Buy our book here.

The pace of change in the business environment is quite astonishing. Organizations face intensive and extensive pressures from global competition, technological change, and more. Organizations today need fluid and responsive strategies; this in turn will have impact on the nature of management information and roles of management accountants.

Recently we saw how two electronics giants, Samsung and Sony, changed a joint venture arrangement between them. In 2004 both organizations came together to share ideas and jointly develop liquid crystal displays (LCDs). At that time, the global economy was booming and there was healthy demand for consumer electrics.
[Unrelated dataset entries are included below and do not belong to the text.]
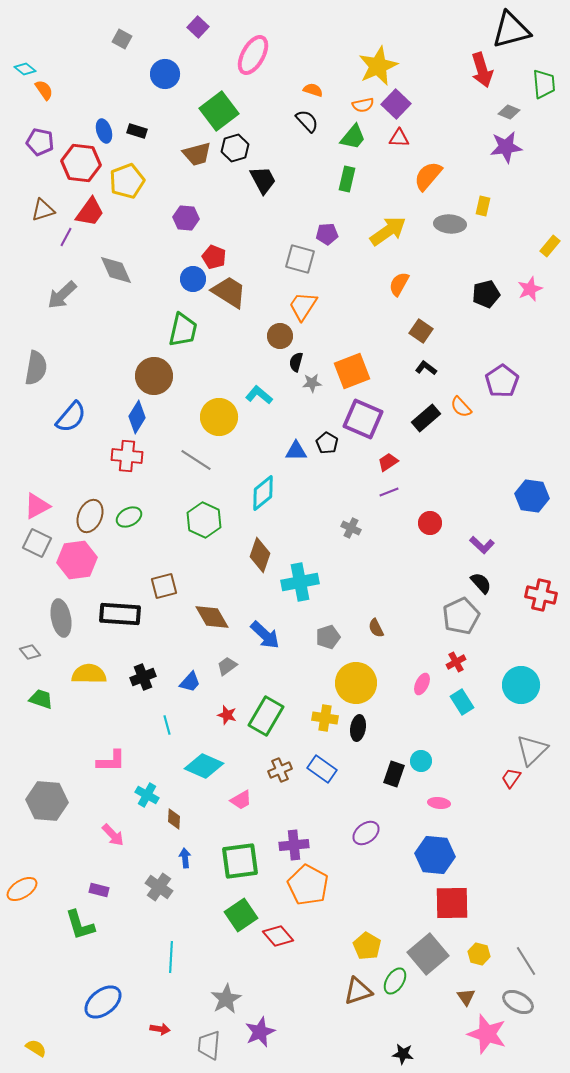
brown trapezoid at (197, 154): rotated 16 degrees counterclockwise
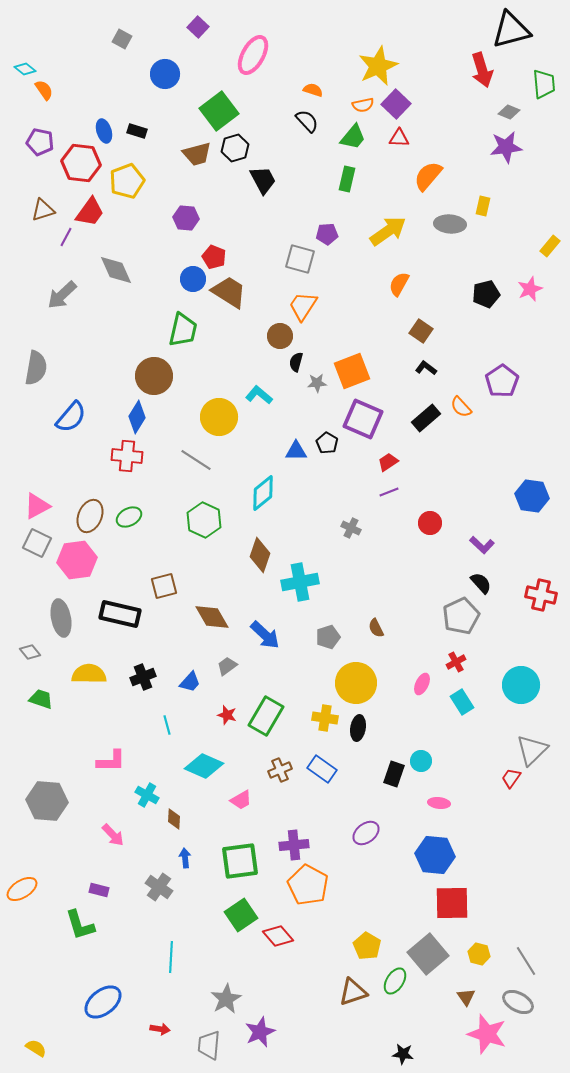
gray star at (312, 383): moved 5 px right
black rectangle at (120, 614): rotated 9 degrees clockwise
brown triangle at (358, 991): moved 5 px left, 1 px down
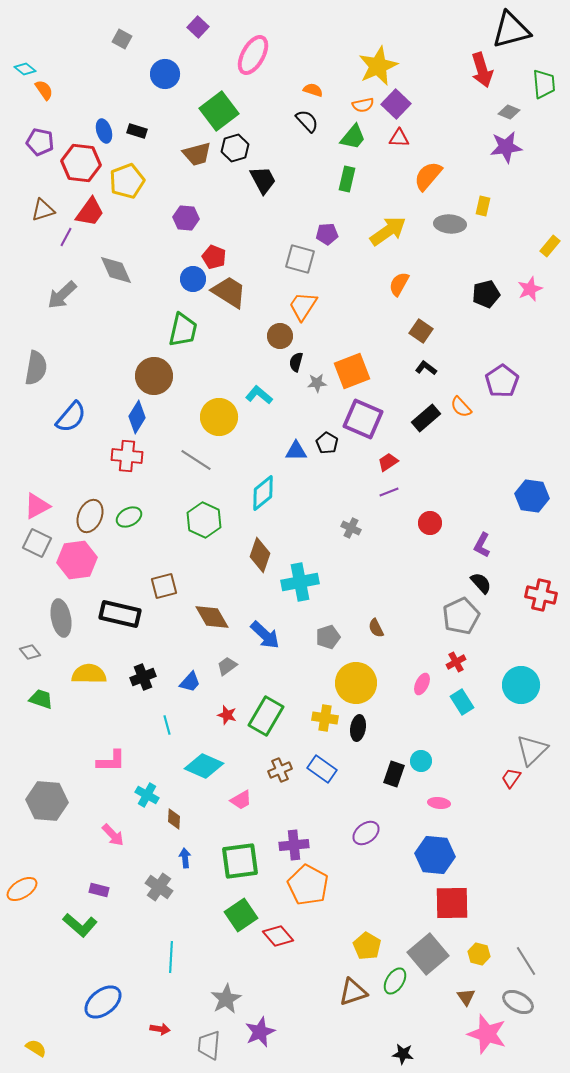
purple L-shape at (482, 545): rotated 75 degrees clockwise
green L-shape at (80, 925): rotated 32 degrees counterclockwise
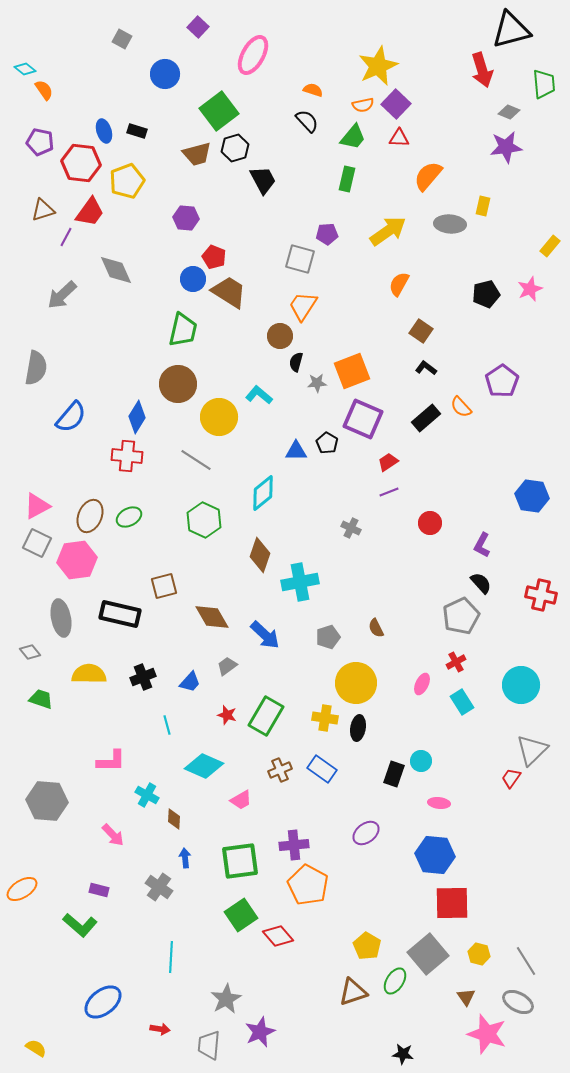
brown circle at (154, 376): moved 24 px right, 8 px down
Samsung and Sony saw the opportunity to capitalize on this through joint activities in certain areas – can you think of some of the potential benefits from such a joint venture, and how would you manage and control such joint ventures?

However, since the financial crisis in 2008, there has been significant slowdown in global economic activity, including demand for consumer electronics. At the same time, the average price of LCD panels has fallen significantly, further reinforcing pressure on profit margins. Sony, in particular, has been struggling (financially) for many years, continually making losses.

In late-2011, Samsung and Sony decided to create a different joint venture whereby Sony would continue to purchase LCD panels from Samsung at prevailing market prices, but not manufacture its own. Samsung also paid Sony large sums of money to buy-out the latter’s stake in the original joint venture. The U-turn (or, a re-configuring of the original alliance) has been generally received in a positive way.

What do you think were the motivations of Sony in this joint venture, from the original agreement through to the current (reconfigured) agreement; and how might it have changed the roles of their management accountants?